Daniel modestly admits that he admires the skills and attitudes of other Special Olympians. He adds that he can’t help but respect the athletic abilities of others though. He tells me, “A lot of athletes have more gold medals than me, than anyone. They’ve probably been longer in Special Olympics. Some of these athletes are older than I am; they have a lot more experience. I learn from the older guys, you know.” He shows me some of the slick skills he’s been taught, but he doesn’t hesitate to tell me the embarrassing stories either. Daniel recalls, “I was playing floor hockey last year in Flagstaff, and I actually made a goal for another team. Oh, it was terrible. My coach goes, it’s all right. You’re going to score another goal. And I did. I went on the other side and scored a goal. I was cracking up. It was very funny.”
The story had us both laughing pretty hard. Daniel’s humor is contagious. But, if a career in comedy doesn’t pan out, he has a backup plan.
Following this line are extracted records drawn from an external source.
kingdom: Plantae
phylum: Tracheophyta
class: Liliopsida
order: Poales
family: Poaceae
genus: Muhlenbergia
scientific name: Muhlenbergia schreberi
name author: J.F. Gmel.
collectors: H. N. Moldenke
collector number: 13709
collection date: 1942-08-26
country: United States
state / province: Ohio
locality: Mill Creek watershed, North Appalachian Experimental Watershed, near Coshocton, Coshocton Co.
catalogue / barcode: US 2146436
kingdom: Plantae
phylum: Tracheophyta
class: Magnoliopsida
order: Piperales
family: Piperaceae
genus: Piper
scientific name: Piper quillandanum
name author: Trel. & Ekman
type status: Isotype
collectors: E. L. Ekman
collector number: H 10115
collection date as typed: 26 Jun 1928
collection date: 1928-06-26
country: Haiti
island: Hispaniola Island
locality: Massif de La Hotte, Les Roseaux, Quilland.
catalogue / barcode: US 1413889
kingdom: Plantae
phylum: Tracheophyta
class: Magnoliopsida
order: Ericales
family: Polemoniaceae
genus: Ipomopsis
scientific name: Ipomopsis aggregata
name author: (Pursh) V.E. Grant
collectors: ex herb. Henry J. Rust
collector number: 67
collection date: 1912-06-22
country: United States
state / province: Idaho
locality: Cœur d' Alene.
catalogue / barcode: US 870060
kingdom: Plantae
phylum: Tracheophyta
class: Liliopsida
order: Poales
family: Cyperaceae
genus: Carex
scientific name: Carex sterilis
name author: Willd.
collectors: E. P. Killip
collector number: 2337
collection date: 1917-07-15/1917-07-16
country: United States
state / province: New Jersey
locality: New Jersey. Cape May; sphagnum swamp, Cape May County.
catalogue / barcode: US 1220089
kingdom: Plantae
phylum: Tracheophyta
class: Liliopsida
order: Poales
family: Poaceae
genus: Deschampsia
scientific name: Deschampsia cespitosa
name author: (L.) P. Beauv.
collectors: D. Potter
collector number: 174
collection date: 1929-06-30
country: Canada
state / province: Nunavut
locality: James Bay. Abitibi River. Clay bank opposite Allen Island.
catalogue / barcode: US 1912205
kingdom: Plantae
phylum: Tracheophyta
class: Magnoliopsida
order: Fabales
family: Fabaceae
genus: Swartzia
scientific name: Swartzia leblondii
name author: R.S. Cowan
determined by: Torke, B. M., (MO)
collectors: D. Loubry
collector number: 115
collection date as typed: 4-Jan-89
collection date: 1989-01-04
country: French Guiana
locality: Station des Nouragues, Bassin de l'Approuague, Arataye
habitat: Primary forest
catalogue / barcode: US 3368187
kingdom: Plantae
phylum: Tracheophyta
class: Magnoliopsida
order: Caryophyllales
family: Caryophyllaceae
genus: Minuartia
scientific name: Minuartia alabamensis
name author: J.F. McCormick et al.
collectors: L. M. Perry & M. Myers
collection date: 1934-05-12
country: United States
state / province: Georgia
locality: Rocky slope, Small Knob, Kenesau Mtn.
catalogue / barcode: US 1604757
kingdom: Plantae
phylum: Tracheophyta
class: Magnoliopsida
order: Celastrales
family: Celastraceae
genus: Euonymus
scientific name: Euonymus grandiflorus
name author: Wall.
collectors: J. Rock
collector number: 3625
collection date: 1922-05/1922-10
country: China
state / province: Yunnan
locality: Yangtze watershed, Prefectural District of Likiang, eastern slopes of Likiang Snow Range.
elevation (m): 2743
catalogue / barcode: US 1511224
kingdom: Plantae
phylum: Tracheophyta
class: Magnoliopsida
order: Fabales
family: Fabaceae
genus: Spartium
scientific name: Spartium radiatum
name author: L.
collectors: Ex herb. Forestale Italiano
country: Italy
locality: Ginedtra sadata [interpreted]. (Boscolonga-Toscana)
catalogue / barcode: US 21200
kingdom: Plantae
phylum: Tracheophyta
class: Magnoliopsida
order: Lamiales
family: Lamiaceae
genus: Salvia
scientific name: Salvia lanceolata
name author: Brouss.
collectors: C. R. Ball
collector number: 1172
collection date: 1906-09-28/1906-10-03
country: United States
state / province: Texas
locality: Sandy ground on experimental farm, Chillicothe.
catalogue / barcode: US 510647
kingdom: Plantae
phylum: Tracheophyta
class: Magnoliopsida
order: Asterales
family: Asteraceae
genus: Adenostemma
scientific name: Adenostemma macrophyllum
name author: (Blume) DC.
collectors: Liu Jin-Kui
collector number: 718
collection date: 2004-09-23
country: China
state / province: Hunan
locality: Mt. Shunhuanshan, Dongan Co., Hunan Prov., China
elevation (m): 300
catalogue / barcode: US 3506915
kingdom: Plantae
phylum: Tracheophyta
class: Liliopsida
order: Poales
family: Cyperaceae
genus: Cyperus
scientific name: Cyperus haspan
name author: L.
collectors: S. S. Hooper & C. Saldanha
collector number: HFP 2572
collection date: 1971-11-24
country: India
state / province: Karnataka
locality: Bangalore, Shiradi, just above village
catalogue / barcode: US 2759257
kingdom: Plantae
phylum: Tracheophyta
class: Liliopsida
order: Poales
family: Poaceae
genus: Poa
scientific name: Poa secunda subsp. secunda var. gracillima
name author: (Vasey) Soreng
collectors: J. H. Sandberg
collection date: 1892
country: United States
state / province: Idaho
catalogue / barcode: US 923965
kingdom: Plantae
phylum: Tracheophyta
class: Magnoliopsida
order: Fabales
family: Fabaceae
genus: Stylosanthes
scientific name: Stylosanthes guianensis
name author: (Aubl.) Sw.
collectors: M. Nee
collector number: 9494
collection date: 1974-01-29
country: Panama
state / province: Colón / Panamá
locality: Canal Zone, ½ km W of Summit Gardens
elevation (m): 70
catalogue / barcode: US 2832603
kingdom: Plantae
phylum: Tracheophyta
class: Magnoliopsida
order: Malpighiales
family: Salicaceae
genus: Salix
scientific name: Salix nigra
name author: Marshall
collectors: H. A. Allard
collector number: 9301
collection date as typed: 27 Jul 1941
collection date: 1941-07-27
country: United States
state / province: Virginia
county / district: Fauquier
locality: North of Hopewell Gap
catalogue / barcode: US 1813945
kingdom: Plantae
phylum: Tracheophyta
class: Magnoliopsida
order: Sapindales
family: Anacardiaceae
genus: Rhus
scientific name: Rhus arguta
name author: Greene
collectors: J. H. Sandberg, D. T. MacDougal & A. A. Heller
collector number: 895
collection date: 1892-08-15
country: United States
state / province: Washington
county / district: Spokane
He explains, “I want to go to school to be a physical therapist’s assistant. I had surgery on my legs when I was 12 years old. My feet were crooked, and surgery made them straight.” Daniel worked closely with his physical therapist at Sunny Side High School and felt inspired and encouraged to pursue that career path. His physical therapy has left him with two good legs with which he can play five sports. And he doesn’t take his good fortune for granted.
When I asked Daniel what the coolest place he had competed was, he told me, “Flagstaff, Arizona.” Literally, it was the coolest. In fact at a competition there a few years ago, it snowed, and Daniel seized the rare opportunity to go sledding with his teammates. All of them. Even the one in a wheelchair. “Despite great difficulty,” Thompson told me, “Daniel physically carried his teammate back up the sledding hill three or four times, just so that he could experience the joy of sledding alongside of his teammates.” Daniel got the team spirit award that year.
Finally, the announcer called out Daniel’s name. Bronze medals for him and his partner. But the Special Olympics have provided Daniel with more than just a heavy box of medals. He says it has made him a stronger person who values good sportsmanship. “You just have to be a good sport. If you lose or win you have to be a good sport about it.” And he is. “Johnny we shoulda got more strikes, man! Next year. Third. I’m cool about it. Another one to add to my collection.” While his sense of humor and friendly demeanor are indeed evident characteristics, his most admirable quality is his humble leadership.